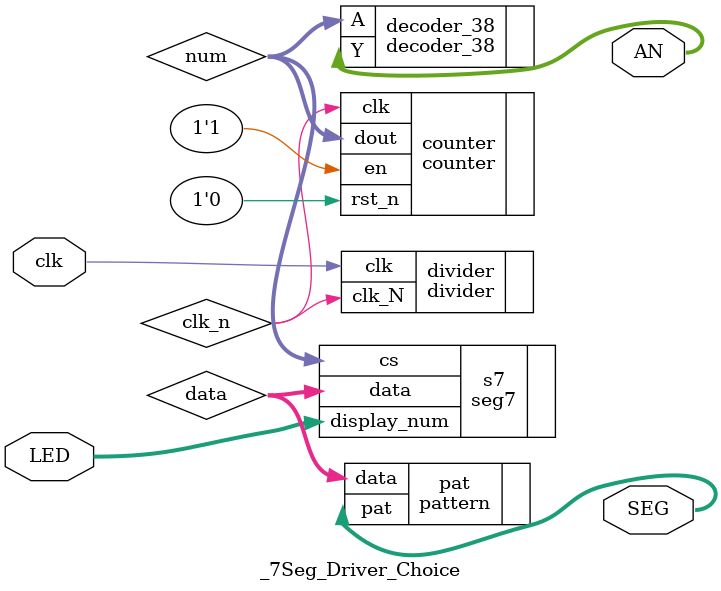
<source format=v>
`timescale 1ns / 1ps


module _7Seg_Driver_Choice(clk, LED, SEG, AN);
    input clk;    // 16Î»²¦¶¯¿ª¹Ø
    input [31:0] LED;   // 32Î»LEDÏÔÊ¾
    output [7:0] SEG;   // 7¶ÎÊýÂë¹ÜÇý¶¯£¬µÍµçÆ½ÓÐÐ§
    output [7:0] AN;    // 7¶ÎÊýÂë¹ÜÆ¬Ñ¡ÐÅºÅ£¬µÍµçÆ½ÓÐÐ§
    
    wire clk_n;         // ·ÖÆµºóÊ±ÖÓÐÅºÅ
    wire [3:0] data;    // ÊýÂë¹ÜÊý¾Ý
    wire [2:0] num;     // ¼ÆÊýÆ÷¼ÆÊý
    divider #(10_000) divider(.clk(clk), .clk_N(clk_n));
    counter #(3) counter(.clk(clk_n),.rst_n(1'b0),.en(1'b1),.dout(num));
    decoder_38 decoder_38(.A(num),.Y(AN));
    seg7 s7(.display_num(LED),.cs(num),.data(data));
    pattern  pat(.data(data),.pat(SEG));
       
endmodule


</source>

------------------------------------------------------------

What to work on: A faithful copy of every entry is needed, omitting each image.

Task answer:
<source format=v>
`timescale 1ns / 1ps


module _7Seg_Driver_Choice(clk, LED, SEG, AN);
    input clk;    // 16Î»²¦¶¯¿ª¹Ø
    input [31:0] LED;   // 32Î»LEDÏÔÊ¾
    output [7:0] SEG;   // 7¶ÎÊýÂë¹ÜÇý¶¯£¬µÍµçÆ½ÓÐÐ§
    output [7:0] AN;    // 7¶ÎÊýÂë¹ÜÆ¬Ñ¡ÐÅºÅ£¬µÍµçÆ½ÓÐÐ§
    
    wire clk_n;         // ·ÖÆµºóÊ±ÖÓÐÅºÅ
    wire [3:0] data;    // ÊýÂë¹ÜÊý¾Ý
    wire [2:0] num;     // ¼ÆÊýÆ÷¼ÆÊý
    divider #(10_000) divider(.clk(clk), .clk_N(clk_n));
    counter #(3) counter(.clk(clk_n),.rst_n(1'b0),.en(1'b1),.dout(num));
    decoder_38 decoder_38(.A(num),.Y(AN));
    seg7 s7(.display_num(LED),.cs(num),.data(data));
    pattern  pat(.data(data),.pat(SEG));
       
endmodule


</source>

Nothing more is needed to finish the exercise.